Like many people here have mentioned, mastering everything can take far too long, and is completely unnecessary in practice.
It is much, much more important to master the foundations, which consist of: 1) Probability and statistics 2) Linear algebra, and 3) Programming proficiency
To be more precise here is what you would need to know in each area:
1) Probability and stats:
Properties of the most common distributions (Normal, Poisson, Exponential), conditional probability, properties of expectation, Bayes rule and its applications, hypothesis testing, confidence intervals, bootstrap / jackknife, know how to compute the power of a test, be able to run Monte Carlo simulations to model real world phenomena.
2. Linear Algebra:
Know enough to understand and compute Eigenvalues / Eigenvectors, SVD and various matrix factorizations.
3. Programming proficiency:
Algorithms and design patterns. Its enough to know the typical undergraduate algorithms course content: trees, heaps, hash tables, various sorting algorithms, graph algorithms: shortest paths, spanning trees, max flows.
If you know this, you can easily pickup everything else on a need-to-know basis. Depending on the domain you are working in, that might entail either natural language processing, computer vision, machine learning or big-data tools like Hadoop / Spark etc. All of that is very easy to learn once you have the foundations.
Under standing how matrix inversion works on paper is very different than a computer implementation. If you don't understand how floating point really works, you are bound to make fundamental errors in this kind of work, etc.
Are most people doing data analysis actually going to be implementing their own numerical algorithms though? I'd imagine most people just use whatever library is available in R, Python, or whatever other language they're using.

## Provided records
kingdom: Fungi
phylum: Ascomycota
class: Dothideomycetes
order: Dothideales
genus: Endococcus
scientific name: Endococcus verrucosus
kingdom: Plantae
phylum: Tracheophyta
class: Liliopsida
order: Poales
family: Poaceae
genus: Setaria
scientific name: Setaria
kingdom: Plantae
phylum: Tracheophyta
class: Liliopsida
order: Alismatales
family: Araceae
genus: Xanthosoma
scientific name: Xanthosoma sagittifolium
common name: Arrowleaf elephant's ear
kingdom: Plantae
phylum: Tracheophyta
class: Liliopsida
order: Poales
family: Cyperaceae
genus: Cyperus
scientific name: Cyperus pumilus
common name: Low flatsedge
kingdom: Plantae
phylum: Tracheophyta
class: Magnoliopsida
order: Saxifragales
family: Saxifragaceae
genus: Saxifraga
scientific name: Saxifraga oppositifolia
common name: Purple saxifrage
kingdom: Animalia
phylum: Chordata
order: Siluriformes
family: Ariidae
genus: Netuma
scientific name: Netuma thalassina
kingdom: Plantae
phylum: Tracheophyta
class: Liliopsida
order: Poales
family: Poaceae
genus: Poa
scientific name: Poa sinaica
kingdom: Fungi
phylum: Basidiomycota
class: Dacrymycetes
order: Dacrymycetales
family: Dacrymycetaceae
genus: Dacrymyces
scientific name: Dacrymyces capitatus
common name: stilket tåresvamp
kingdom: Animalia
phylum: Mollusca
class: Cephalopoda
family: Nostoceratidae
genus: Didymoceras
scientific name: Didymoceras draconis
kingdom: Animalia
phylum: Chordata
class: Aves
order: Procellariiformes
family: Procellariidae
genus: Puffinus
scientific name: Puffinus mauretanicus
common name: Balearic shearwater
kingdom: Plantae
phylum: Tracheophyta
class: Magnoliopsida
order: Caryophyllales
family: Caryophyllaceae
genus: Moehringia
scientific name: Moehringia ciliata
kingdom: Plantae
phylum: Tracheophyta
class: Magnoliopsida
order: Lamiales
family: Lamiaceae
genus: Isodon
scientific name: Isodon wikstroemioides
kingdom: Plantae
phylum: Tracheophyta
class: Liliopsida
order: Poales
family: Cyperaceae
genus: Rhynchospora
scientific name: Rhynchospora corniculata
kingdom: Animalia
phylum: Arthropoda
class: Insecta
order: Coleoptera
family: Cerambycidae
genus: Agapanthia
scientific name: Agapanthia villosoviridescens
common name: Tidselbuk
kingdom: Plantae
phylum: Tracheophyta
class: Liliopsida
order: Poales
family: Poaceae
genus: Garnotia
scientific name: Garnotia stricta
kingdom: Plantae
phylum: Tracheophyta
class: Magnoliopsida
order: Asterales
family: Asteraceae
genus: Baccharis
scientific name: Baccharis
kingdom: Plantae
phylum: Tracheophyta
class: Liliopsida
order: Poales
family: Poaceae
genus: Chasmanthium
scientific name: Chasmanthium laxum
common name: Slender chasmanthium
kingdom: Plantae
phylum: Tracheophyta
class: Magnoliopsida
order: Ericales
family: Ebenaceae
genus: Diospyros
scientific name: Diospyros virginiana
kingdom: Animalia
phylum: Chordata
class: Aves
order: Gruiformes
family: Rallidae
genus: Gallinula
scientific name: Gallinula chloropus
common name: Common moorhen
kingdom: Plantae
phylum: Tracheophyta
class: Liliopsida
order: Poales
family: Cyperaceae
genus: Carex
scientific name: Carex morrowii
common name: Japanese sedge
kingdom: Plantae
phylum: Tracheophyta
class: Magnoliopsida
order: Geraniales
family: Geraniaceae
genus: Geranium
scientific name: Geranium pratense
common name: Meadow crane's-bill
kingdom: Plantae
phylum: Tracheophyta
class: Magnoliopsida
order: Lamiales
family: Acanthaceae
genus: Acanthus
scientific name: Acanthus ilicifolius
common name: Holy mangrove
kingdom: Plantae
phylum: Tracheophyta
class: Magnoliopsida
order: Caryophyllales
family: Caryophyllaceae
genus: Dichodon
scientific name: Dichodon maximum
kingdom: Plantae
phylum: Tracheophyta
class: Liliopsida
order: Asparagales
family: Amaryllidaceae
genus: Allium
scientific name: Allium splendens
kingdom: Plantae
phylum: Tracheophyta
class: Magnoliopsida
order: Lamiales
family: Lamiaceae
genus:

## Prompt
Continue the discussion of math and programming foundations for data work, starting after its last sentence.

## Answer to the exercise
Oh yes. Numerical underflow is such a common problem when you're training machine learning algorithms. If you don't understand floating point numbers not only will you get inaccurate results, you won't be able to troubleshoot why.
Understanding the difference between time and space trade offs for floats and doubles (this is why even something as high level as numpy allows you to specify floats/doubles as a datatype) will not only allow you to trouble shoot things, but it will make your life a lot easier when debugging.
Of people who use these tools, only a very small percentage of them also build said tools. Which makes sense. In industry, companies want to build meaningful products and data sets that provide value which can be exchanged for money. That means delivering some majority of the value in the shortest amount of time possible. For that reason, engineering teams have little room for R&D, including the kind you're hinting at. Scikit, for example, has largely academic contributors (http://scikit-learn.org/stable/about.html). Not surprising. Talents of pedantry, proof-writing, and pushing the boundaries of theory probably lies in academia as opposed to industry. Industry rewards shipping code (useful oversimplification) and academia rewards novel theory (yet another oversimplification).
Solving problems requires understanding what solutions exist (and whether they can be used, must be built upon, could be used in ensemble, etc). Choosing among those solutions requires understanding (to some varying degree) why and how the solution solves the problem. Choosing the correct out-of-the-box solution is not trivial.
One very real danger here is unwittingly lying with statistics. Which is arguably worse than wittingly doing so.
It's important having at least a basic knowledge to avoid common, really stupid pitfalls that libraries can't handle out of the box but humans can (i.e. non-interpolable functions, small number division...)
Even if you aren't implementing things yourself (and past pretty basic usage, you'll have to do at least a little), you need to understand how these things work at so you can tell when or why the packages you are using are failing, and what to try after that. Beyond fairly basic modelling, almost none of this stuff "just works"...
These are good suggestions, and you're presenting a good guide for people who need to fill in some gaps prior to "grad school". But to me, this sounds like the standard (in the US) undergraduate curriculum for the general STEM majors - Math, Physics, Operations Research, CS, various branches of engineering. Typically, a student would have done what you're describing prior to grad school.
A Masters degree is typically an opportunity to specialize a bit and have a little more space to pursue an interest.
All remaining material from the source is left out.